Promesa does not just provide facilities for concurrent execution, but models them as Effect types, thus providing a very human friendly transition between the following:
-- start with f :: a -> b -- mapping it f' :: [a] -> [b] f'' :: [a] -> [Future b] -- map api-call+ [a] g :: [Future b] -> Future [b] -- all h :: Future [b] -> [b] -- deref
(Any Haskellers who want to shout at me or correct me for the mess I wrote here are welcome, I promise to correct it based on your feedback)
See the documentation
(require '[promesa.core :as p] '[promesa.exec :as exec]) (def xs (vec (range 32))) (defn api-call+ [ex x] (p/then (p/promise x) api-call! ex)) (def ex (exec/fixed-pool 4)) (def p (p/all (map (partial api-call+ ex) xs))) @p;; => [0 1 2 3 4 5 6 7 8 9 10 11 12 13 14 15 16 17 18 19 20 21 22 23 24 25 26 27 28 29 30 31]
Promesa Just Works and has light overhead, and would be my pick in most use cases.
Manifold
Manifold's deferred abstraction is pretty similar to Promesa's promises, with slightly higher overhead.

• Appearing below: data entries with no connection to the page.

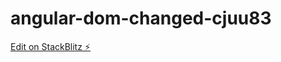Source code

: # angular-dom-changed-cjuu83

[Edit on StackBlitz ⚡️](https://stackblitz.com/edit/angular-dom-changed-cjuu83)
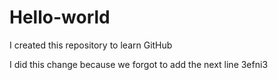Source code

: # Hello-world
I created this repository to learn GitHub

I did this change because we forgot to add the next line 3efni3
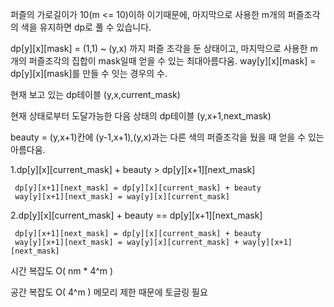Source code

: 퍼즐의 가로길이가 10(m <= 10)이하 이기때문에, 마지막으로 사용한 m개의 퍼즐조각의 색을 유지하면 dp로 풀 수 있습니다.

dp[y][x][mask] = (1,1) ~ (y,x) 까지 퍼즐 조각을 둔 상태이고, 마지막으로 사용한 m개의 퍼즐조각의 집합이 mask일때 얻을 수 있는 최대아름다움.
way[y][x][mask] = dp[y][x][mask]를 만들 수 잇는 경우의 수.

 현재 보고 있는 dp테이블 (y,x,current_mask)
 
 현재 상태로부터 도달가능한 다음 상태의 dp테이블 (y,x+1,next_mask)
 
 beauty = (y,x+1)칸에 (y-1,x+1),(y,x)과는 다른 색의 퍼즐조각을 뒀을 때 얻을 수 있는 아름다움.

  
1.dp[y][x][current_mask] + beauty > dp[y][x+1][next_mask]

     dp[y][x+1][next_mask] = dp[y][x][current_mask] + beauty
     way[y][x+1][next_mask] = way[y][x][current_mask]
     
2.dp[y][x][current_mask] + beauty == dp[y][x+1][next_mask]

     dp[y][x+1][next_mask] = dp[y][x][current_mask] + beauty
     way[y][x+1][next_mask] = way[y][x][current_mask] + way[y][x+1][next_mask]


시간 복잡도 O( nm * 4^m ) 

공간 복잡도 O( 4^m )  메모리 제한 때문에 토글링 필요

It also offers a stream abstraction which isn't necessarily relevant for this discussion.
See the documentation
(require '[manifold.deferred :as d] '[manifold.executor :as e]) (def ex (e/fixed-thread-executor 4)) (defn manifold-api-call [ex x] (let [d (d/deferred ex) c (d/chain d #(future (api-call! %)))] (d/success! d x) c)) (def out (apply d/zip (mapv (partial manifold-api-call ex) (range 32))))
Summary
Similarities
Promesa and Manifold
both operate on deferred values, and have the option of lifting a sequence of deferred values into a single deferred value of the sequence.
Differences
Monads vs. Java
Promesa and Manifold are "up there" in a monadic world of effect types while the Java leaning implementations are more "just get things done" solutions. More mechanical.
core.async vs. everything else
The core.async solutions is the most mechanical and out of the common abstractions which already exist in Clojure (map, executors).
Retrospective
The Clojuriest
Of all available solutions the most Clojure-y ones are definitely tolitius/lasync and TheClimateCorporation/claypoole. Claypoole especially provides an almost drop-in replacement for your bad code.
This should probably be your go-to option when trying to clean up
any misuses of pmap
, doall
, or any other idiosyncrasies.
The comfiest
I have to admit I like Promesa. The abstraction is comfortable and
lends itself well to a code base which relies on asynchronous
computation. It also plays well with funcool's other library,
cats
, which implements category theory concepts in Clojure.